| Exercise aim |
Locate each line below that includes "Headers" and reproduce it.

Rendered images with source text:
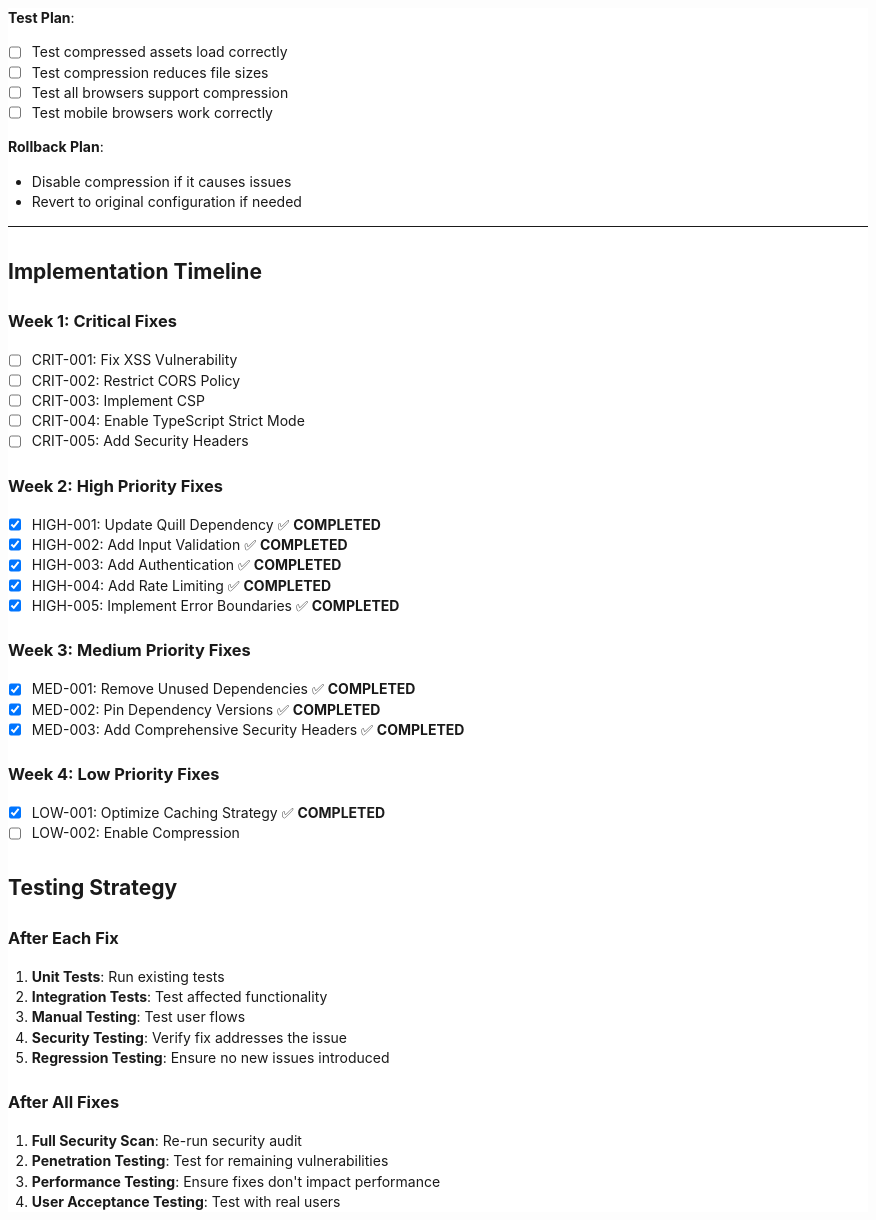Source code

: **Test Plan**:
- [ ] Test compressed assets load correctly
- [ ] Test compression reduces file sizes
- [ ] Test all browsers support compression
- [ ] Test mobile browsers work correctly

**Rollback Plan**:
- Disable compression if it causes issues
- Revert to original configuration if needed

---

## Implementation Timeline

### Week 1: Critical Fixes
- [ ] CRIT-001: Fix XSS Vulnerability
- [ ] CRIT-002: Restrict CORS Policy
- [ ] CRIT-003: Implement CSP
- [ ] CRIT-004: Enable TypeScript Strict Mode
- [ ] CRIT-005: Add Security Headers

### Week 2: High Priority Fixes
- [x] HIGH-001: Update Quill Dependency ✅ **COMPLETED**
- [x] HIGH-002: Add Input Validation ✅ **COMPLETED**
- [x] HIGH-003: Add Authentication ✅ **COMPLETED**
- [x] HIGH-004: Add Rate Limiting ✅ **COMPLETED**
- [x] HIGH-005: Implement Error Boundaries ✅ **COMPLETED**

### Week 3: Medium Priority Fixes
- [x] MED-001: Remove Unused Dependencies ✅ **COMPLETED**
- [x] MED-002: Pin Dependency Versions ✅ **COMPLETED**
- [x] MED-003: Add Comprehensive Security Headers ✅ **COMPLETED**

### Week 4: Low Priority Fixes
- [x] LOW-001: Optimize Caching Strategy ✅ **COMPLETED**
- [ ] LOW-002: Enable Compression

## Testing Strategy

### After Each Fix
1. **Unit Tests**: Run existing tests
2. **Integration Tests**: Test affected functionality
3. **Manual Testing**: Test user flows
4. **Security Testing**: Verify fix addresses the issue
5. **Regression Testing**: Ensure no new issues introduced

### After All Fixes
1. **Full Security Scan**: Re-run security audit
2. **Penetration Testing**: Test for remaining vulnerabilities
3. **Performance Testing**: Ensure fixes don't impact performance
4. **User Acceptance Testing**: Test with real users
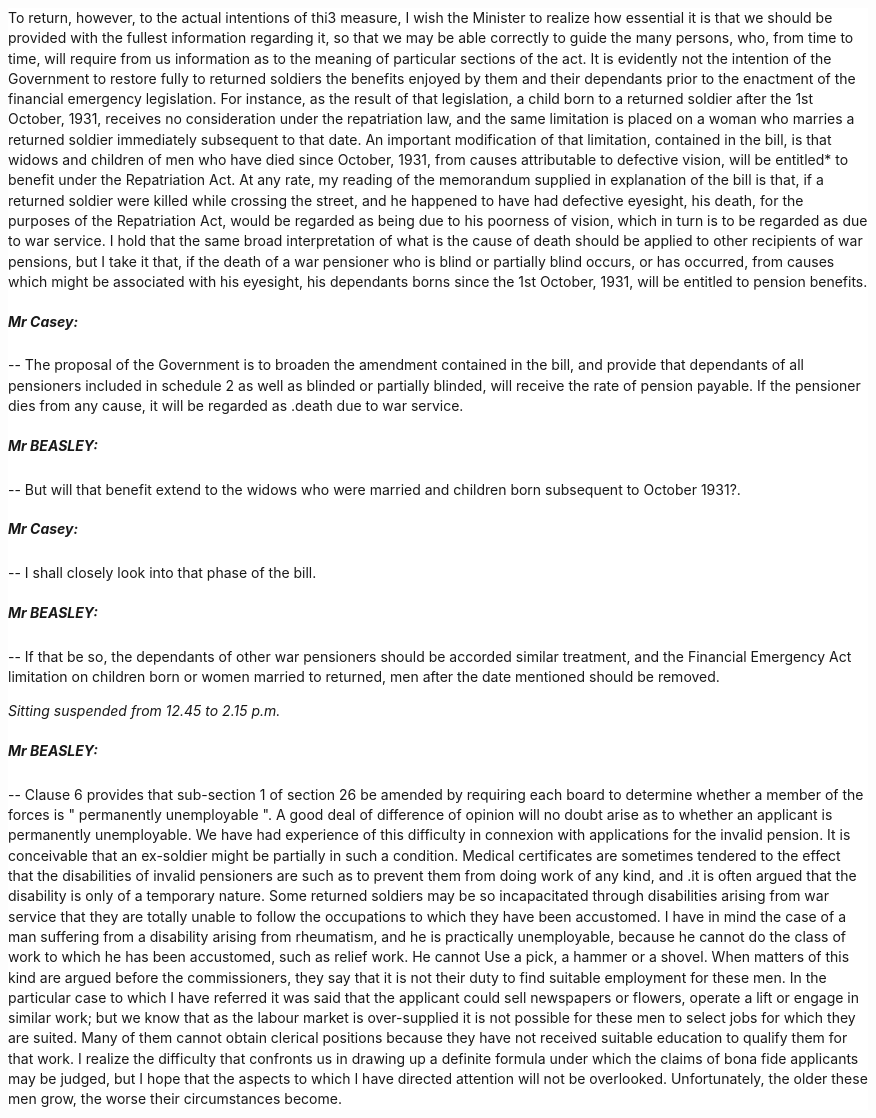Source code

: To return, however, to the actual intentions of thi3 measure, I wish the Minister to realize how essential it is that we should be provided with the fullest information regarding it, so that we may be able correctly to guide the many persons, who, from time to time, will require from us information as to the meaning of particular sections of the act. It is evidently not the intention of the Government to restore fully to returned soldiers the benefits enjoyed by them and their dependants prior to the enactment of the financial emergency legislation. For instance, as the result of that legislation, a child born to a returned soldier after the 1st October, 1931, receives no consideration under the repatriation law, and the same limitation is placed on a woman who marries a returned soldier immediately subsequent to that date. An important modification of that limitation, contained in the bill, is that widows and children of men who have died since October, 1931, from causes attributable to defective vision, will be entitled* to benefit under the Repatriation Act. At any rate, my reading of the memorandum supplied in explanation of the bill is that, if a returned soldier were killed while crossing the street, and he happened to have had defective eyesight, his death, for the purposes of the Repatriation Act, would be regarded as being due to his poorness of vision, which in turn is to be regarded as due to war service. I hold that the same broad interpretation of what is the cause of death should be applied to other recipients of war pensions, but I take it that, if the death of a war pensioner who is blind or partially blind occurs, or has occurred, from causes which might be associated with his eyesight, his dependants  borns  since the 1st October, 1931, will be entitled to pension benefits. 

##### Mr Casey:

-- The proposal of the Government is to broaden the amendment contained in the bill, and provide that dependants of all pensioners included in schedule 2 as well as blinded or partially blinded, will receive the rate of pension payable. If the pensioner dies from any cause, it will be regarded as .death due to war service. 

##### Mr BEASLEY:

-- But will that benefit extend to the widows who were married and children born subsequent to October 1931?. 

##### Mr Casey:

-- I shall closely look into that phase of the bill. 

##### Mr BEASLEY:

-- If that be so, the dependants of other war pensioners should be accorded similar treatment, and the Financial Emergency Act limitation on children born or women married to returned, men after the date mentioned should be removed. 


 *Sitting suspended from 12.45 to 2.15 p.m.* 


##### Mr BEASLEY:

-- Clause 6 provides that sub-section 1 of section 26 be amended by requiring each board to determine whether a member of the forces is " permanently unemployable ". A good deal of difference of opinion will no doubt arise as to whether an applicant is permanently unemployable. We have had experience of this difficulty in connexion with applications for the invalid pension. It is conceivable that an ex-soldier might be partially in such a condition. Medical certificates are sometimes tendered to the effect that the disabilities of invalid pensioners are such as to prevent them from doing work of any kind, and .it is often argued that the disability is only of a temporary nature. Some returned soldiers may be so incapacitated through disabilities arising from war service that they are totally unable to follow the occupations to which they have been accustomed. I have in mind the case of a man suffering from a disability arising from rheumatism, and he is practically unemployable, because he cannot do the class of work to which he has been accustomed, such as relief work. He cannot Use a pick, a hammer or a shovel. When matters of this kind are argued before the commissioners, they say that it is not their duty to find suitable employment for these men. In the particular case to which I have referred it was said that the applicant could sell newspapers or flowers, operate a lift or engage in similar work; but we know that as the labour market is over-supplied it is not possible for these men to select jobs for which they are suited. Many of them cannot obtain clerical positions because they have not received suitable education to qualify them for that work. I realize the difficulty that confronts us in drawing up a definite formula under which the claims of bona fide applicants may be judged, but I hope that the aspects to which I have directed attention will not be overlooked. Unfortunately, the older these men grow, the worse their circumstances become.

| Final answer |
- [ ] CRIT-005: Add Security Headers
- [x] MED-003: Add Comprehensive Security Headers ✅ **COMPLETED**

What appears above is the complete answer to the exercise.